Review of The Attack

The Attack (2012)
7/10
Balanced film about Israeli-Palestinian conflict
23 June 2013
Warning: Spoilers
This film, about the complex relations between Arabs and Jews in Israel, has been banned in the Arab world because it has been made in Israel, with Israeli actors. At the same time, it has been criticized by radical Zionists in Israel because it shows how Palestinians think. Director Doueiri says it's a good thing that the criticism comes from both sides: it proves that he made a very balanced film. But the flip side is that his film gets much less exposure than it deserves.

'The Attack' shows how the life of a successful Arab surgeon, living in Tel Aviv, is turned upside down when his wife doesn't come home one night. It turns out she has blown herself to pieces in a suicide attack. The surgeon tries to find out how the woman he loved could turn into a terrorist, killing 17 people, including 11 small children. During his search to understand her motivations, he starts to question his own life. Being a successful Israeli Arab, he has turned his back to his roots in Nablus, and has become friends with Jews. At the end of the film, he has begun to understand a little bit about his wife's motivations, and, to the astonishment of his Jewish friends, refuses to give information about the attack to the Israeli authorities.

The film captures this internal struggle of one man very well.
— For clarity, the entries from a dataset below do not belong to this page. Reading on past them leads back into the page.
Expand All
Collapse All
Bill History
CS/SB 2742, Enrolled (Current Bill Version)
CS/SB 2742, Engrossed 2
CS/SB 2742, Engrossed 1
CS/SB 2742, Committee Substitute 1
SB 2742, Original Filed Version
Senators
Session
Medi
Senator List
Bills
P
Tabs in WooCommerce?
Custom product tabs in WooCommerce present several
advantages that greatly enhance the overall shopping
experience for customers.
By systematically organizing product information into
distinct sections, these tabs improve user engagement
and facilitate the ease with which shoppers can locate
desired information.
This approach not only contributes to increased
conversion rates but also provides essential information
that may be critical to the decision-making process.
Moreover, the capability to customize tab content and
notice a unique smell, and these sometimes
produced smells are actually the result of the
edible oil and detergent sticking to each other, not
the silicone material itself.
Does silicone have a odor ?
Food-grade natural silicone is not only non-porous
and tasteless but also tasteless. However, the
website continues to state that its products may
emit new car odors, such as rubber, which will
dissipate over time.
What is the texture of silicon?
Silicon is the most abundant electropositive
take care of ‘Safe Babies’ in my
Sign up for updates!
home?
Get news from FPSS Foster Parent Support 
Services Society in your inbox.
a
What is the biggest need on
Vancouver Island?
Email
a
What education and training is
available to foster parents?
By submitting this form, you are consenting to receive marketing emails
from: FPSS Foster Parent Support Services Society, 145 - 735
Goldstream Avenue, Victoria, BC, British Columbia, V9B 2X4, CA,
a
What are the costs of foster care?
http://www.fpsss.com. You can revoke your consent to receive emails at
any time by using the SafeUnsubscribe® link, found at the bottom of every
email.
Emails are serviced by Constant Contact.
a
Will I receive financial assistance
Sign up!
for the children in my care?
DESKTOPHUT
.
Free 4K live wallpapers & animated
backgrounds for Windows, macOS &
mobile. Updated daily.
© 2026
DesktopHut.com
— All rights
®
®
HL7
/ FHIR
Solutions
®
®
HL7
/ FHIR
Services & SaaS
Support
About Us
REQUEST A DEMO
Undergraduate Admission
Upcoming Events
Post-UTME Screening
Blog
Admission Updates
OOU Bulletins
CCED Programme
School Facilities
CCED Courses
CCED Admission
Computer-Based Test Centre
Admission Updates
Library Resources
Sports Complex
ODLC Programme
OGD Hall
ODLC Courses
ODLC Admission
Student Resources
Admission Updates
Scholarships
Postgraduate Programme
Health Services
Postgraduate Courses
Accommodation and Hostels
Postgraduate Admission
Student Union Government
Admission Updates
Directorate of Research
The dilemmas and paradoxes in his life are symbolic for the problems of the Israel-Palestine conflict. In the first scene, when he receives an important Israeli medical prize, he says it shouldn't be an issue that the winner is an Arab. But a few hours later, after the deadly attack, one of the Jewish victims refuses to be treated by this prize-winning Arab doctor. Although the doctor wishes to be just an Israeli citizen, regardless of religion, the facts and circumstances make this impossible.

Director Doueiri shows the doctor's struggle in sober images. He chooses not to show the deadly attack, but to let the explosion be heard by the doctor, having lunch in the open air restaurant of the hospital. The same cinematographic distance is used when showing the situation in Nablus, on the West Bank. The Palestinians are not shown as helpless victims, but as proud people in their own right. This is not a film about fanatics or religious zealots. This is a film about ordinary people, doing their daily jobs and trying to cope with the difficult situation that is the Israeli-Palestinian conflict.